Sementara terkait permintaan komisi IX dan XI DPR RI untuk melakukan data cleansing (pembersihan data) pada peserta PBI BPJS Kesehatan,  menurut dia, proses tersebut saat ini tengah berlangsung.  Adapun data cleansing  dilakukan agar seluruh peserta PBI benar-benar merupakan orang yang berhak menerima bantuan dari pemerintah. 

Saat ini, BPJS Kesehatan tengah bekerja bersama Kementerian Sosial dan Kementerian Kesehatan. Namun, ia tak bisa memastikan kapan proses tersebut rampung.
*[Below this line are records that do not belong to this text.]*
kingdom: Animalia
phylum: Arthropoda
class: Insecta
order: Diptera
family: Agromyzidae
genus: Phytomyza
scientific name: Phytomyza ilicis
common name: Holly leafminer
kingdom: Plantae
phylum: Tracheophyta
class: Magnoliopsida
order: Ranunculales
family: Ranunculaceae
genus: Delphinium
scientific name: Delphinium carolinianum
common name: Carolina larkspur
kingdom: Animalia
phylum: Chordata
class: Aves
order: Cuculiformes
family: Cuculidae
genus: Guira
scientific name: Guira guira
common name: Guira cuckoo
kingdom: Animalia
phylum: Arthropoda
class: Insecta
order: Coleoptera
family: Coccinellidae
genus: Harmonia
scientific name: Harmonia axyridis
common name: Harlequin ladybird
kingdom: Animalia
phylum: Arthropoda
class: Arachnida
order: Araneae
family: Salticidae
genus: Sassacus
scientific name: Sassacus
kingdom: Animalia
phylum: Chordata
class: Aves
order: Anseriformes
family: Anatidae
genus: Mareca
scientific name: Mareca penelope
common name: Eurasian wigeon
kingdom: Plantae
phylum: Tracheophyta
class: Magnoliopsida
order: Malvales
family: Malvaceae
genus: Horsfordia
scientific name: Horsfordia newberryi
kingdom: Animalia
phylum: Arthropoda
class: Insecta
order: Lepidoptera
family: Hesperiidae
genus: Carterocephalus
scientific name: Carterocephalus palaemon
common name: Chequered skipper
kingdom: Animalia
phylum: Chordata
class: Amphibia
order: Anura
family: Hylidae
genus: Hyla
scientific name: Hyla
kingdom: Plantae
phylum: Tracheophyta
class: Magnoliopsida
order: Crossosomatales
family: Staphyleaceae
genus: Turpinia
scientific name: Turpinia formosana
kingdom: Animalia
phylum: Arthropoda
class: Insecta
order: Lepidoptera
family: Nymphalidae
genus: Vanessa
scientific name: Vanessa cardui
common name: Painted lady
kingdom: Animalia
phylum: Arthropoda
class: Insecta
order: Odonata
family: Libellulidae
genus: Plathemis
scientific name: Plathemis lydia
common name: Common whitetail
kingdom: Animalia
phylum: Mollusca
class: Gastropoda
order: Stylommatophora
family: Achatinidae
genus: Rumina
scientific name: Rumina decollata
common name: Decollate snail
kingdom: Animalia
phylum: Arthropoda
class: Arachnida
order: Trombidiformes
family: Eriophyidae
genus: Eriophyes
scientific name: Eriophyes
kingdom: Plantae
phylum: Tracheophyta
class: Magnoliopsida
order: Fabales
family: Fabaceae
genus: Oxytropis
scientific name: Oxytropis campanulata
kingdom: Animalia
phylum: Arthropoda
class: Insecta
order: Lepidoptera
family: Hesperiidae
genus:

"Komisi IX dan XI (DPR), mereka sebenarnya tidak mempersoalkan kenaikan iuran, kecuali peserta mandiri kelas 3. Kenaikan untuk kelas 3 silahkan setelah BPJS Kesehatan melakukan data cleansing dan ini sedang dalam proses penyelesaian," terang dia. 

Kementerian Keuangan sebelumnya mengusulkan besaran tarif kenaikan untuk peserta mandiri layanan kelas 3 dari Rp 25.500 menjadi Rp 42 ribu. Kemudian peserta mandiri layanan kelas 2 dari Rp 55 ribu menjadi Rp 110 ribu dan kelas 1 dari Rp 80 ribu menjadi Rp 160 ribu. 

(Baca: Biang Defisit yang Membuat Iuran BPJS Kesehatan Naik)

Suminto  menjelaskan usulan kenaikan tersebut sudah memperhatikan kemampuan dari masyarakat.  Ia pun tak ambil pusing dengan penolakan sebagian masyarakat terkait rencana kenaikan iuran tersebut.

"Usulan kenaikan iuran itu dalam batas-batas kemampuan bayar masyarakat. Tapi kan ada abilty  (kemampuan) dan willingnes (keinginan). Tidak serta merta orang yang punya ability to pay  memiliki willingnes," ungkap dia. 

Menurut dia, masyarakat yang keberatan membayarkan iuran BPJS Kesehatan setelah kenaikan dapat menyesuaikan kelas layanan berdasarkan keinginan untuk membayar. Ia mencontohkan, peserta kelas 1 dapat menyesuaikan ke kelas 2 dan peserta kelas 2 dapat menyesuaikan ke kelas 3. 

"Walaupun dia punya kemampuan tapi merasa sayang saat membayar, kan bisa turun dari kelas 1 ke kelas 2 atau kelas 3. Kalau kelas 3 keberatan dan merasa tidak mampu bisa melapor ke Pemda untuk mendapat bantuan pemerintah, tapi tentu akan dilihat apa masuk kriteria," jelas dia. 

Catatan Redaksi: Judul dan isi berita ini telah mengalami perubahan dari sebelumnya 'Presiden Teken Perpres Kenaikan Iuran BPJS usai Pembersihan Data PBI' karena terdapat kesalahan redaksi.